Problems to work on
[A] For each statement, (i) to (iii), decide whether the health insurance FAQ agrees with it, and answer yes or no with the deciding words from the FAQ quoted exactly. (i) An FSA can be set up only through an employer. (ii) Deductibles usually carry over when you switch health insurance mid-year. (iii) Under the Affordable Care Act, an insurer may charge you more because of a preexisting condition.
[B] Answer these questions from the health insurance FAQ:
(i) What is another name for in-network providers?
(ii) In 2022, up to what amount in pretax dollars could you contribute to an FSA?
(iii) What kind of plan must you participate in to qualify for an HSA?
[C] From the health insurance FAQ, extract word for word the passage that opens with "To qualify for" and closes with "limits every year.".

In- and out-of-network providers
An in-network provider is a doctor, hospital, or clinic that accepts your insurance. They’re also called participating providers. An out-of-network provider does not contract with your insurance. If you see an out-of-network provider, you’ll have to pay the bill and, if allowed, submit a claim to your health insurance.
Frequently asked questions about healthcare plans
How will my choice of healthcare affect my budget?
If you want to keep monthly premiums low and have zero-deductible health insurance, opt for an HMO. If you are comfortable with higher premiums and out-of-pocket expenses in exchange for more flexibility, explore a PPO, EPO, or POS plan.
What’s the difference between a health savings account (HSA) and a flexible spending account (FSA)?
An HSA and FSA are special savings accounts that allow you to save pretax dollars to pay for qualifying medical expenses, including medical, dental, and vision. (Yes, you can use it for stylish new glasses or to try out colored contacts.) You stash pretax dollars into the account and use the funds as needed.
To qualify for an HSA, you must participate in a high-deductible health plan. (We explain HDHPs here.)
An FSA is another type of health savings account, but you can only set this up through your employer as part of their benefits package. In 2022, you’re allowed to contribute up to $2,850 in pretax dollars. The IRS adjusts limits every year.
A note of caution: FSA plans usually have a “use it or lose it” restriction, meaning you have to use all the money in your account by a particular date or you lose it. Fortunately, you get a grace period. According to IRS rules, in 2022, you can roll over a max of $570 into the next year. (Go visit your podiatrist or get your teeth cleaned sooner rather than later.)
Can I switch insurance mid-year?
Unfortunately, you can only switch your insurance mid-year if you experience a qualifying life event. That includes the birth of a child, divorce, marriage, job loss, or death. Otherwise, you’ll have to wait to make changes until your employer’s annual “open enrollment” period. When switching health insurance mid-year, deductibles rarely carry over, so watch out.
Can you have two health insurance plans?
The short answer is yes, you can have two health insurance plans. You can even have two health insurance plans in different states. Besides individual insurance, you can be covered on plans of your partner, spouse, or parents. If your plan only pays out a portion of the expenses, or nothing at all, you can submit it to your secondary insurance, upping your benefits. If you’re married, your plan is primary.
If you’re a student under 26 years old, you can carry both a university health plan and your parent’s insurance, and your parent’s insurance is usually primary. Just remember: You may be paying two sets of premiums and deductibles. (Maybe it’s better to save that money for your first home or toward tuition payments?)
Does health insurance cover preexisting conditions?
This is a big one, and the answer is yes. Under the Affordable Care Act, a health insurer can’t deny you coverage, refuse treatment, or charge you more based on a preexisting condition.
Can I use my health insurance plan when traveling abroad?
You’ll need to check with your health insurance company. Before you travel internationally, inquire about international coverage for both routine medical care and emergencies and if it is billed as out of network. If necessary, you can purchase travel insurance to cover you while you’re out of the country. (Add that to your to-do list!)
Does health insurance cover Covid-19?
Yes, generally health insurance will cover treatment for Covid-19, including vaccines and testing. However, your deductibles, copays, and coinsurance may apply, so ask your insurer.
Ready, set, insure
When you’re signing up for health insurance, there’s a lot to think about. Take your time, read your materials closely, and make the choice that works best for you and your family. You’ll be a health insurance pro in no time.

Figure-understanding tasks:
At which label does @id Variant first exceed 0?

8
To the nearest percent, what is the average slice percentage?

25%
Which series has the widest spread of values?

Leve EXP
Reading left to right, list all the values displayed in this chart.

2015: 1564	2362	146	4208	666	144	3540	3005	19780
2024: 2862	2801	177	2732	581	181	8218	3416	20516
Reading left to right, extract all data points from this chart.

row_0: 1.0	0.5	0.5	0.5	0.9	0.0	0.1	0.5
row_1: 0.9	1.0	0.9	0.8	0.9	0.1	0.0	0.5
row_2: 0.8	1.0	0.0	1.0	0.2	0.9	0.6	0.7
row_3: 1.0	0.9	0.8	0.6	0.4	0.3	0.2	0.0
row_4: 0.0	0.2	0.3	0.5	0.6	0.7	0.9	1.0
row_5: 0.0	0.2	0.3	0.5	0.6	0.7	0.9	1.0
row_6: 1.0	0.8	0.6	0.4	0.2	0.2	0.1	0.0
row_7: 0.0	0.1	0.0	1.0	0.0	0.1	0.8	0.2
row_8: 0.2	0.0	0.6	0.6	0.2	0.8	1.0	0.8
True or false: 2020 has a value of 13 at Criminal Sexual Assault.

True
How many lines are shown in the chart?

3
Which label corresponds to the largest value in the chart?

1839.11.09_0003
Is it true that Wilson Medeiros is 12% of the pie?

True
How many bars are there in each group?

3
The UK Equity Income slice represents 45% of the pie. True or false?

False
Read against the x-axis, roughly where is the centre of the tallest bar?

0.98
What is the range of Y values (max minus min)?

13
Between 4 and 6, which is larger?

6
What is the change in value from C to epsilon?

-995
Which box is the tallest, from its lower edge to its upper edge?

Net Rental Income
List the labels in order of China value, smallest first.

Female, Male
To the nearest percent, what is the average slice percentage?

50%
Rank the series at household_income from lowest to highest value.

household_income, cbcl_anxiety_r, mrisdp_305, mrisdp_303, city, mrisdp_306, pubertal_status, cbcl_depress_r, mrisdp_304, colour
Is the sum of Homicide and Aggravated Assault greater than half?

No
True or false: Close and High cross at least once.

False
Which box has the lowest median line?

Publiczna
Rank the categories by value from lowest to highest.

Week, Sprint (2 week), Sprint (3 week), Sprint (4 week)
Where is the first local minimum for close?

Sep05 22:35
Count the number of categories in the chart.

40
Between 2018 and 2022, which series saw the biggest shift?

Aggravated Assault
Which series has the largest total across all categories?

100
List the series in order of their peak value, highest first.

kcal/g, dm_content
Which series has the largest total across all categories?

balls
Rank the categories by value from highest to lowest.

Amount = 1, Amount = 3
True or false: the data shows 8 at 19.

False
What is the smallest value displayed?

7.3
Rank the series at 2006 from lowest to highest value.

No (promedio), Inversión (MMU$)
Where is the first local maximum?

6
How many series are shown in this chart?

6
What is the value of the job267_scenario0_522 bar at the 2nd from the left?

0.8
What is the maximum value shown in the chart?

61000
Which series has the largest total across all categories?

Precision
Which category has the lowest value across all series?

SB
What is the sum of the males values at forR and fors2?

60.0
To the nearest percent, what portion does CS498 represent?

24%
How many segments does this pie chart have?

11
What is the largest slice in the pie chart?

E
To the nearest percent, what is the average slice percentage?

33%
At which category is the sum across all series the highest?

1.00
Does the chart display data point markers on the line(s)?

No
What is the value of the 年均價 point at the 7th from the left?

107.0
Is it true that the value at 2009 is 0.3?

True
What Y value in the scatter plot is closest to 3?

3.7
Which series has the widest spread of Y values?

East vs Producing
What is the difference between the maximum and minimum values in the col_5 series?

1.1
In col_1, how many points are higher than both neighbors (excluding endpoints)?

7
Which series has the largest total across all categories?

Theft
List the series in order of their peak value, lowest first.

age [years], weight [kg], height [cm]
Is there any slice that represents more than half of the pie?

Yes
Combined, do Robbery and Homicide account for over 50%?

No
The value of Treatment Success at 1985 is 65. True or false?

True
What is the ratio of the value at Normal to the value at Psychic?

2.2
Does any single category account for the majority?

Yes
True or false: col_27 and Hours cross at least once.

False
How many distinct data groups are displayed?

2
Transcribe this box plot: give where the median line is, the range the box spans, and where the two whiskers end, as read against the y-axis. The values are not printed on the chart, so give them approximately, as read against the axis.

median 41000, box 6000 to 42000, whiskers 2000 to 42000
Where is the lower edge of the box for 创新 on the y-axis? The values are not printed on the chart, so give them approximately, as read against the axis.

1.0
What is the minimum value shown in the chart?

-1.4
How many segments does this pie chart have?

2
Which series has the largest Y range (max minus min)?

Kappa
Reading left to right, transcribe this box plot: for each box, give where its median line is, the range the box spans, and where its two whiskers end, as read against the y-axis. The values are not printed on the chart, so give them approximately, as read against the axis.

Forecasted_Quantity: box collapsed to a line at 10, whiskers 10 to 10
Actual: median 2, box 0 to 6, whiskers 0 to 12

Expected outputs
[A]
(i) Yes: "you can only set this up through your employer as part of their benefits package"
(ii) No: "deductibles rarely carry over"
(iii) No: "a health insurer can’t deny you coverage, refuse treatment, or charge you more based on a preexisting condition"

[B]
(i) Participating providers
(ii) $2,850
(iii) A high-deductible health plan

[C]
To qualify for an HSA, you must participate in a high-deductible health plan. (We explain HDHPs here.)
An FSA is another type of health savings account, but you can only set this up through your employer as part of their benefits package. In 2022, you’re allowed to contribute up to $2,850 in pretax dollars. The IRS adjusts limits every year.